I have to take issue with Dr. Thomas Kottke's March 4 counterpoint "Eat fat, reverse risks? Only if it's the right fat," which responded to Paul John Scott's Feb. 24 commentary "The risk-reversal diet."

While Kottke's premise is correct, the fat advice does not make sense. While avoiding animal fat might appear healthy from a cardiologist's perspective, it is the worst possible advice, for example, from a gastroenterologist's or hepatologist's perspective — those concerned with a healthy liver. By avoiding animal fat, you are avoiding choline, a vitamin-like essential nutrient key in the prevention of nonalcoholic fatty liver disease. As it is, about 90 percent of Americans are deficient in choline. Probably the best source of choline is eggs. Four eggs (high in animal fat) per day is sufficient to meet the daily need. The best plant source is cauliflower, but you would need to eat about 3½ pounds per day.

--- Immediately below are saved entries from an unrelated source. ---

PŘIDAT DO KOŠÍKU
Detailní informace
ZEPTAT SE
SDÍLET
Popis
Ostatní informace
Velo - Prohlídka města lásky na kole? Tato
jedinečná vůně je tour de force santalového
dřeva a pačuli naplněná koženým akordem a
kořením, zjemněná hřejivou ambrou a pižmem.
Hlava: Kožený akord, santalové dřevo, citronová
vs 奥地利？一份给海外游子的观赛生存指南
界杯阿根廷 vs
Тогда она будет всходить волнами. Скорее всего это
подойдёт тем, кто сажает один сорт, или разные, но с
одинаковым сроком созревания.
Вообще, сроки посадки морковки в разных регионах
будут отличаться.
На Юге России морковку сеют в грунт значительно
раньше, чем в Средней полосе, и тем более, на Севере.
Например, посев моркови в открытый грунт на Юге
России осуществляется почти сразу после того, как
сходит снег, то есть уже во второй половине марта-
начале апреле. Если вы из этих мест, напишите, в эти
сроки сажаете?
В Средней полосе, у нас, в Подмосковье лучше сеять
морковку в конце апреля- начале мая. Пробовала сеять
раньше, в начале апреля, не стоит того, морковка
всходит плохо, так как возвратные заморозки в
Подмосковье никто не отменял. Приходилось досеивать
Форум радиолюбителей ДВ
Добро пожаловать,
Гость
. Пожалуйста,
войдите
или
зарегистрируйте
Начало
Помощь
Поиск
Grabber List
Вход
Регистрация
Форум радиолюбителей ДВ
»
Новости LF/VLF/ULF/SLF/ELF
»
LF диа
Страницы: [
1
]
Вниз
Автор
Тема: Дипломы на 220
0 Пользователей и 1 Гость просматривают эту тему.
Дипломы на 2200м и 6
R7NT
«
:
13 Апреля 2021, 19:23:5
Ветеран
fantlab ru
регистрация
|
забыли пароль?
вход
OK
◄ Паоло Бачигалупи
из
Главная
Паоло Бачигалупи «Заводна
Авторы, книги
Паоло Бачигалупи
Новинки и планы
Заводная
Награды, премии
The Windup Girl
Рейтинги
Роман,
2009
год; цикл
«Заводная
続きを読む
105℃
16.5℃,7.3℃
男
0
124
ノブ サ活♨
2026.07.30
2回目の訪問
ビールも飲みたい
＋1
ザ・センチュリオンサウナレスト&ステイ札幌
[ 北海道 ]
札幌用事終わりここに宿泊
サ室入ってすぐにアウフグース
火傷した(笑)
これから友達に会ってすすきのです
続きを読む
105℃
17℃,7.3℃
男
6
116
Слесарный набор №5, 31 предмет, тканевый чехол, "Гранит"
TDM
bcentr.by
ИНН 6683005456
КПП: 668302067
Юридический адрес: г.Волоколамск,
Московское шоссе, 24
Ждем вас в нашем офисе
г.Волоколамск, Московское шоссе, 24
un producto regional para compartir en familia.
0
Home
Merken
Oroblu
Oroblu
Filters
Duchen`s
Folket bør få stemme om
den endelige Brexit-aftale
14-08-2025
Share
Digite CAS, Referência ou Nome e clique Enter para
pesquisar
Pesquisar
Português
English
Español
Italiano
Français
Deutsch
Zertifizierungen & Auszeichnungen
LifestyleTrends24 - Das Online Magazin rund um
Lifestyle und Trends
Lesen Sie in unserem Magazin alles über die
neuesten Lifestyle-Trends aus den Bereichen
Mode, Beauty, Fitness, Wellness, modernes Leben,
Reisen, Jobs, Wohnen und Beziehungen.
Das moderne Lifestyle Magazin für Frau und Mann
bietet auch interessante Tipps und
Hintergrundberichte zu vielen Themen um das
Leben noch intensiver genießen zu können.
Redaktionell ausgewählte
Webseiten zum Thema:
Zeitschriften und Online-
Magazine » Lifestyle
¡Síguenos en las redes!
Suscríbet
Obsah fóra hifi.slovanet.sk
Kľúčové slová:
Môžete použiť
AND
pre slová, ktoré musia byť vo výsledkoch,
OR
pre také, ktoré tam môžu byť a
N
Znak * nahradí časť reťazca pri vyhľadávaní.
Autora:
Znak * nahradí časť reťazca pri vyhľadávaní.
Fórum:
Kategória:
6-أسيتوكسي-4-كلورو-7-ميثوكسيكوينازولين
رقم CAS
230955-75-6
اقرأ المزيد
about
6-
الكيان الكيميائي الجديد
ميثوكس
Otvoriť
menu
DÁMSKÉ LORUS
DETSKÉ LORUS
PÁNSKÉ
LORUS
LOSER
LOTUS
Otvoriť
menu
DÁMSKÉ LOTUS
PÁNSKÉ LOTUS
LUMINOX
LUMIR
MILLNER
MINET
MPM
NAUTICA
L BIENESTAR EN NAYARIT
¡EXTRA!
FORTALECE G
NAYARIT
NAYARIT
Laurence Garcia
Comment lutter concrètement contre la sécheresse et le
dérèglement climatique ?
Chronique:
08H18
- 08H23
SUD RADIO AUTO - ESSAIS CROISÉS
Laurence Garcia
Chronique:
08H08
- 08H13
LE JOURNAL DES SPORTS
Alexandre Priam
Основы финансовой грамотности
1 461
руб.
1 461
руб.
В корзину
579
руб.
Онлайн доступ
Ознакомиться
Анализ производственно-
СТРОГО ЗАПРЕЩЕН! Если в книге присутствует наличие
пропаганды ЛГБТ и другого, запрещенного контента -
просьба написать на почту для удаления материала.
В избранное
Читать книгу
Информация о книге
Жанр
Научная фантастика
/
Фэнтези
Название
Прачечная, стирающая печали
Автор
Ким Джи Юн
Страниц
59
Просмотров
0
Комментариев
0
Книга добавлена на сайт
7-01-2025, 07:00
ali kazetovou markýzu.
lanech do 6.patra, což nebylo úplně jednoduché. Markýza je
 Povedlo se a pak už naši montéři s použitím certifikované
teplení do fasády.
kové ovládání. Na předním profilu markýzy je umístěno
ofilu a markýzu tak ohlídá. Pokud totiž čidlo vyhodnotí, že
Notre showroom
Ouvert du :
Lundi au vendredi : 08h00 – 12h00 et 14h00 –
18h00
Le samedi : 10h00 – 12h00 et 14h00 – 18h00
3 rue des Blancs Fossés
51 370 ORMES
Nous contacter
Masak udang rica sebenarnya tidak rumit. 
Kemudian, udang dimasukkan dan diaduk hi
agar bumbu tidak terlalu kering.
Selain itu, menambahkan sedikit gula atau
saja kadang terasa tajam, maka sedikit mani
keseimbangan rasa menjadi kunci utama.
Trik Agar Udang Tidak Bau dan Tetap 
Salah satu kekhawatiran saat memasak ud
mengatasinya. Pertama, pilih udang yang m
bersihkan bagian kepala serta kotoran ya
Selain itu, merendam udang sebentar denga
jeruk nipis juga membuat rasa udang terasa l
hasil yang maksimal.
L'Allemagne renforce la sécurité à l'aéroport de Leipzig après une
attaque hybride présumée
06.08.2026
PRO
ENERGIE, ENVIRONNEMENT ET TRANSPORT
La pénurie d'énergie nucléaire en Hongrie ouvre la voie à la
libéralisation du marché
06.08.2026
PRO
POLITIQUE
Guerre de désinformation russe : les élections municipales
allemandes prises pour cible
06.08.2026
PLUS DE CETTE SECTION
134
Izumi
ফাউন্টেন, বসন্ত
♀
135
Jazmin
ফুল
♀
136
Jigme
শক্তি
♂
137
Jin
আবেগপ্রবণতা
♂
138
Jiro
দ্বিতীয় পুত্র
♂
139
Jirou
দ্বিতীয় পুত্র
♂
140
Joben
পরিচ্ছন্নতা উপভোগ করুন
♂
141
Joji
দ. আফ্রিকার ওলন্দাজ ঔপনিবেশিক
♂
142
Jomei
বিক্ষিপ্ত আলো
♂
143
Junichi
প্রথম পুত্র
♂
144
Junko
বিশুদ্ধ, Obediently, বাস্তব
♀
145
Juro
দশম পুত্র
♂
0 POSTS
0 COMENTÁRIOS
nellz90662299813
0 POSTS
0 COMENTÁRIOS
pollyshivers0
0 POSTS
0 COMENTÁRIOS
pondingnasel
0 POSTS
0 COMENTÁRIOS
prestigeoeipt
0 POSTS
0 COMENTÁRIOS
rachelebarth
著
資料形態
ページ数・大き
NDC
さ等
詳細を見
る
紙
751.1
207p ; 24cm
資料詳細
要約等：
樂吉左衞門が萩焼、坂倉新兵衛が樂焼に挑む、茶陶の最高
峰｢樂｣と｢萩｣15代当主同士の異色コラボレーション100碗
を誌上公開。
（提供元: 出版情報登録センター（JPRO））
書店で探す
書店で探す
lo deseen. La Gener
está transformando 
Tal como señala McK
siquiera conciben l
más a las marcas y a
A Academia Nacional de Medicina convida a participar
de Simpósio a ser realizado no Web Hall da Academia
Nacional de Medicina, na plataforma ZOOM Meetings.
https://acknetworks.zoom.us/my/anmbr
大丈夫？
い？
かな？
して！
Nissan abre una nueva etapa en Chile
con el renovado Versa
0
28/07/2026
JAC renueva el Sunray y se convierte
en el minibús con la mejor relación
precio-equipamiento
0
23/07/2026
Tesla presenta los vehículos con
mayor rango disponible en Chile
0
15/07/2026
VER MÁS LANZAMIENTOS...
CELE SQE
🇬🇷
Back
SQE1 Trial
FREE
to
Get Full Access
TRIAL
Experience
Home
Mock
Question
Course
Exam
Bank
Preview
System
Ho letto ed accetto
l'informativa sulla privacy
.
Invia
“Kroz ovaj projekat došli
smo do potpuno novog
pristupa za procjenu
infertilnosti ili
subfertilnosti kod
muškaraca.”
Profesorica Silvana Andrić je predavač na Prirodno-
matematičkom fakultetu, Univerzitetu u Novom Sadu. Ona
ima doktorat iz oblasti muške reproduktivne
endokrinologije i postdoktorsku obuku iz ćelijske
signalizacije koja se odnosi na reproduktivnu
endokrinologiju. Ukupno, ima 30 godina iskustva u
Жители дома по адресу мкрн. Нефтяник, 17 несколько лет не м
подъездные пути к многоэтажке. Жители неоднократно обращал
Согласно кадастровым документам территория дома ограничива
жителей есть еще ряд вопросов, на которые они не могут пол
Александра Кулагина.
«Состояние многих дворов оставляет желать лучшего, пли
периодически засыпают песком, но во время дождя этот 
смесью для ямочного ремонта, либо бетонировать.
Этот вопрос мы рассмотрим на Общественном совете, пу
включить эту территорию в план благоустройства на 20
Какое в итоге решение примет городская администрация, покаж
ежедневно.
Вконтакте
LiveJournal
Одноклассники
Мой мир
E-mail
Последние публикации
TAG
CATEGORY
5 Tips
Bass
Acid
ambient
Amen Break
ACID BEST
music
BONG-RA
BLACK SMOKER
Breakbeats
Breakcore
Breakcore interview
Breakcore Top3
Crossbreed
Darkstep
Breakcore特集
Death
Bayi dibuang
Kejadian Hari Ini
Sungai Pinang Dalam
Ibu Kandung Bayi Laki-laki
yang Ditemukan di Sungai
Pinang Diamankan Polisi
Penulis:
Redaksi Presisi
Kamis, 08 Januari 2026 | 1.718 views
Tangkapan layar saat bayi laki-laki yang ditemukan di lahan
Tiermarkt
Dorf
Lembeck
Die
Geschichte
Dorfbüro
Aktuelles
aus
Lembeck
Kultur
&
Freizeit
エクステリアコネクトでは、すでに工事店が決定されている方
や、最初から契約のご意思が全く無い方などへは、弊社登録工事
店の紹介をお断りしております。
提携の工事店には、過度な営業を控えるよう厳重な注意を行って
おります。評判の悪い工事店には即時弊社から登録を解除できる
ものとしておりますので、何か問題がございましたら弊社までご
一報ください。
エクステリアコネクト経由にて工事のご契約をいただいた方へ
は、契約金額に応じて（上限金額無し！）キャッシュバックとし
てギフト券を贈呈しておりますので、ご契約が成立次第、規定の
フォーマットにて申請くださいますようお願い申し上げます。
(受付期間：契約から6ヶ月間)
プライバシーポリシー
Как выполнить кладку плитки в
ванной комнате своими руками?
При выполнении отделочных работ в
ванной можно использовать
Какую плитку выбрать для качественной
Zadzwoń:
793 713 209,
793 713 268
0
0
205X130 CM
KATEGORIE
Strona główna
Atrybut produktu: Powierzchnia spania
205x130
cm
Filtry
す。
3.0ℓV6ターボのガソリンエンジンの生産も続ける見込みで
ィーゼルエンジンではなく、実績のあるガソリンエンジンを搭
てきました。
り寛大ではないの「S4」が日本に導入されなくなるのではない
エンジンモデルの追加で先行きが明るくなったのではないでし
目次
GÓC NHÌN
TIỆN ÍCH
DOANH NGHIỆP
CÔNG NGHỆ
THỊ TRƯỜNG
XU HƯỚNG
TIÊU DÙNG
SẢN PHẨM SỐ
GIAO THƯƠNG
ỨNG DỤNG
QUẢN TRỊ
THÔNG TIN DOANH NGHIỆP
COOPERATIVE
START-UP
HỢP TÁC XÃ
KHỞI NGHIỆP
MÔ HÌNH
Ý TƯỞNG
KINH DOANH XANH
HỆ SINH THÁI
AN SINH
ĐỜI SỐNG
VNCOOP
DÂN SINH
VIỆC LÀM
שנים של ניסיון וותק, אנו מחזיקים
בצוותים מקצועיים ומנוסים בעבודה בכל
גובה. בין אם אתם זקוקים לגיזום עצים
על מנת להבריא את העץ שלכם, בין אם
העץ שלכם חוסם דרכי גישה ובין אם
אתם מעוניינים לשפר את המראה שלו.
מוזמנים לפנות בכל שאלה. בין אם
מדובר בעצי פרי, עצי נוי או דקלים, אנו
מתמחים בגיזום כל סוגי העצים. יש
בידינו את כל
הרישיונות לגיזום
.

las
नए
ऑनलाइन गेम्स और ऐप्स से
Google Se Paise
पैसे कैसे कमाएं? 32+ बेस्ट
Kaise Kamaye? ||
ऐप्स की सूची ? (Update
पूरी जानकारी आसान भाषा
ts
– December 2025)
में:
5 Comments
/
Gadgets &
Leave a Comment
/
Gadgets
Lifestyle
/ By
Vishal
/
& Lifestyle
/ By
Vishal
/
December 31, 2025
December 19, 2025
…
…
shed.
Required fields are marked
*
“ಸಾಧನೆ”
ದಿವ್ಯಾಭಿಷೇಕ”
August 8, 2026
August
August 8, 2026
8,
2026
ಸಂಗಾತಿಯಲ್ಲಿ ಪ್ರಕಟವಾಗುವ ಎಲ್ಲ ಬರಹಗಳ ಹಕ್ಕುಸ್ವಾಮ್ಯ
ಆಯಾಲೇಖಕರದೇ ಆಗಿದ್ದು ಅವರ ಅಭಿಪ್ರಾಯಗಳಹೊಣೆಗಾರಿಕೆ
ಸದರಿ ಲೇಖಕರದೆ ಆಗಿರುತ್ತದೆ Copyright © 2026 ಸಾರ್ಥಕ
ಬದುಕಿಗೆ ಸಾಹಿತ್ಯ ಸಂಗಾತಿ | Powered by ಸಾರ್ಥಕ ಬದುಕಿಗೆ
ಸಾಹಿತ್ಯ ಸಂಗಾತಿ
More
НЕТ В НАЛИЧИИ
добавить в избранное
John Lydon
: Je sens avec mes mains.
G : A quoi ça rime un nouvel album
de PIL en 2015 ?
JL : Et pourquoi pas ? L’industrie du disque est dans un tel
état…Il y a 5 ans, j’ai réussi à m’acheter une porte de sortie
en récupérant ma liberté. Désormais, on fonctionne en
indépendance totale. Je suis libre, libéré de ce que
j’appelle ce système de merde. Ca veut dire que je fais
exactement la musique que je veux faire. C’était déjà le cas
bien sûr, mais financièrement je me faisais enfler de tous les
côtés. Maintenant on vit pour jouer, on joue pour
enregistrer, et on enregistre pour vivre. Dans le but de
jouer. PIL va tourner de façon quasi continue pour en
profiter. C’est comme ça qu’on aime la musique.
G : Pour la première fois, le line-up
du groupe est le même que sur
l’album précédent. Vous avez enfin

Also, advising that we limit fat to plant sources will upset the recommended omega-6 to omega 3-ratio, which should ideally be 1:1. Already, the typical American diet provides a ratio way too high in omega-6, yielding an unhealthy (inflammatory) ratio of about 16:1. The only way to counter this is to eat fats either from pastured animals or wild-caught ocean fish. While there are some plants, like flaxseed, that contain omega-3s, these omega-3s are in the form of ALA (alpha-linolenic acid), which needs to be metabolized to the more potent forms DHA (docosahexaenoic acid) and EPA (eicosapentaenoic acid) to be useful, and this is a very inefficient process, especially when dietary omega-6 is high. The best way to convert ALA to DHA and EPA is to feed the flaxseed to chickens, then eat the eggs. There are many diseases related to omega 3 deficiency, including cancer, Alzheimer's, diabetes, obesity, multiple sclerosis, breast cancer and ADD/ADHD. Oh, and ironically, also heart disease, stroke and cardiovascular disease.

Finally, any of the animal- or plant-extracted oils, so plentiful on the grocery shelf (or in supplements), including olive oil and canola oil, are micronutrient deficient. Consumption of any quality of these highly processed oils contributes to the vitamin and mineral deficiencies so rampant in our food culture. Animal fats and vegetable oils are best obtained by eating a variety of animal- and plant-sourced whole or real foods, only gently processed to make these all-important micronutrients biologically available.

What is happening too often in our culture is the demonization of some foods and labeling others as "superfoods." This all-or-nothing thinking causes the underdosing or overdosing of otherwise healthy foods. This isn't helped by our specialized and disjointed medical care. What one specialty recommends can be the nightmare of another, neither communicating with the other. What we need is a more holistic approach to medical care that looks for root causes, as the form of alternative medicine known as functional medicine proposes.

We also need to be more realistic about what we eat. It is not too hard to argue that a diet based on highly processed sugars, starches and oils, which are inflammatory and mostly devoid of micronutrients, is a bad idea. It is difficult, however, to argue what we should eat.

The best advice that I have heard, however, is from Dr. Catherine Shanahan and her book "Deep Nutrition," which is to eat "whole" or "real" foods, that somewhat resemble their original source (no nutritional label needed) that are produced locally (assuring freshness), are seasonal (assuring variety) and grown using sustainable/regenerative practices (assuring healthy soil and dense micro-nutrition). All very challenging considering the current marketplace. The diet can be plant-based (but not entirely) or animal-based (but not entirely) or preferably somewhere in between. The foods should be cooked at low temperature and in the presence of water; include odd bits and pieces, like liver and bone broth; grains and legumes should be soaked, sprouted, or fermented; dairy should be raw (if it can be done safely) or cultured; and please increase the spices and herbs as an additional source of nutrients.

Gary L. Engstrom, of Cannon Falls, Minn., is a retired science educator.